_READING TEXT_:
--------------------------------

It was an exciting day in the Kat Bailey household last week. In the wake of the release of the PlayStation 4 Pro, and with the Scorpio on the way, I decided to make the leap and invest in a proper 4K TV. My first proper 4K game? MLB The Show 17, which is out today on the PlayStation 4.
MLB The Show 17 is an ideal candidate in part because it's a first-party game, and as a showcase for whatever Sony is trying to push, whether it's 3D or motion controls. This year it's the PlayStation 4 Pro, which I picked up along with my fancy new TV (for about $1600 total... ow). In lieu of a review, which I'm holding until I get a bit more time with the online servers, here's what I've found so far (keeping in mind that the images below don't necessarily reflect what you can actually see in the game).
First, a bit of context: The TV I went with is a 55-inch Samsung KS8000, which came recommended by both Digital Foundry and DisplayLag, and fiddled with the settings until it roughly matched my room's lighting. They wound up more or less corresponding to those used by Digital Foundry, though I also did a bunch of research around the Internet. I also used the Xbox One's built-in tool to figure out my brightness and contrast levels.

--------------------------------

_RECORDS SUPPLIED_:
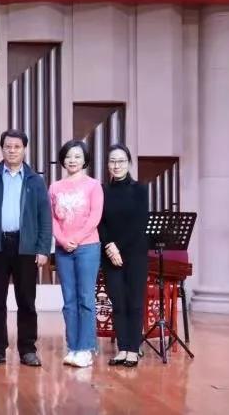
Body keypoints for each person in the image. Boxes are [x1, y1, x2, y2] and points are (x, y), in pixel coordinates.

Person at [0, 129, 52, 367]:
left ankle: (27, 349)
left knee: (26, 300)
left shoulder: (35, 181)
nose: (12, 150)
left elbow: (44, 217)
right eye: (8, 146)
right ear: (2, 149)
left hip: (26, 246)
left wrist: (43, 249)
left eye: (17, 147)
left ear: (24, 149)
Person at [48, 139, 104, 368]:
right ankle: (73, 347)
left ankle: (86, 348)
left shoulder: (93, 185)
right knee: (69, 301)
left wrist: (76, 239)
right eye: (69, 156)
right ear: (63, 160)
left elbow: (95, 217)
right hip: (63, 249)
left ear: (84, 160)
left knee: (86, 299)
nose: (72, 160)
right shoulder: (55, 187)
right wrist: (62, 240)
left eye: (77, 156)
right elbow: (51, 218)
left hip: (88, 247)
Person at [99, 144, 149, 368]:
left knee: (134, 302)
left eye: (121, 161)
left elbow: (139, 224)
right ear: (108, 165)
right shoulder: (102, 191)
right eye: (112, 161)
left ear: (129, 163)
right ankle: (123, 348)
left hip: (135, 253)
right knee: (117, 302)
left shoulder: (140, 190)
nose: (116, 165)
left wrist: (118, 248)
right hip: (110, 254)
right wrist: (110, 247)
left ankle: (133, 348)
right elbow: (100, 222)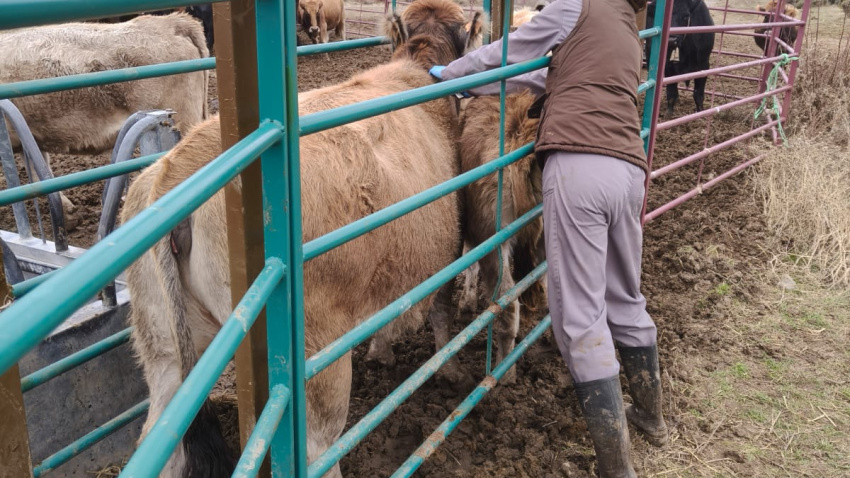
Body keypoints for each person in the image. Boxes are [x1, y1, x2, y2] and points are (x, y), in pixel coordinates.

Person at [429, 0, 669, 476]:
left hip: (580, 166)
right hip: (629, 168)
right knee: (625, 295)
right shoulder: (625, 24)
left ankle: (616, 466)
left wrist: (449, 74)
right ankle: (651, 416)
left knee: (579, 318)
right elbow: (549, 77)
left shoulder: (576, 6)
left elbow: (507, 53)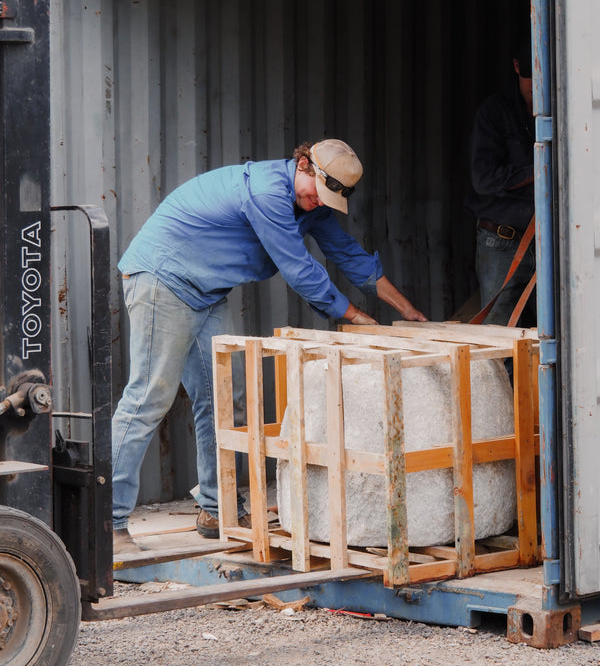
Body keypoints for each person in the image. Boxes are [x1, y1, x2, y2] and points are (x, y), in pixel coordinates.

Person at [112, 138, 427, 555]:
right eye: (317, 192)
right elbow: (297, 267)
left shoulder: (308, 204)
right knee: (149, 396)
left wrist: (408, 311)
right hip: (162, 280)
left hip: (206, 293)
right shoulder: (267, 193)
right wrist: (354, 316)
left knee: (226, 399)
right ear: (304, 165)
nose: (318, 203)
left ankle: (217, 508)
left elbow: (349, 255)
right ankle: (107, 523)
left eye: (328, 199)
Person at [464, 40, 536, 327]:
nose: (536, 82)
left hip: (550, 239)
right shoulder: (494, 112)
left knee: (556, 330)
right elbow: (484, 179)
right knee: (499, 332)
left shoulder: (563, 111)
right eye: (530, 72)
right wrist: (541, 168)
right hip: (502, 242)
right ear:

--------------------------------

_ASSIGNMENT_: Reproduce, word for word, the passage of the article about playing MLB The Show 17 on a new 4K TV from "First, a bit" to "and contrast levels.".

_FINAL ANSWER_:
First, a bit of context: The TV I went with is a 55-inch Samsung KS8000, which came recommended by both Digital Foundry and DisplayLag, and fiddled with the settings until it roughly matched my room's lighting. They wound up more or less corresponding to those used by Digital Foundry, though I also did a bunch of research around the Internet. I also used the Xbox One's built-in tool to figure out my brightness and contrast levels.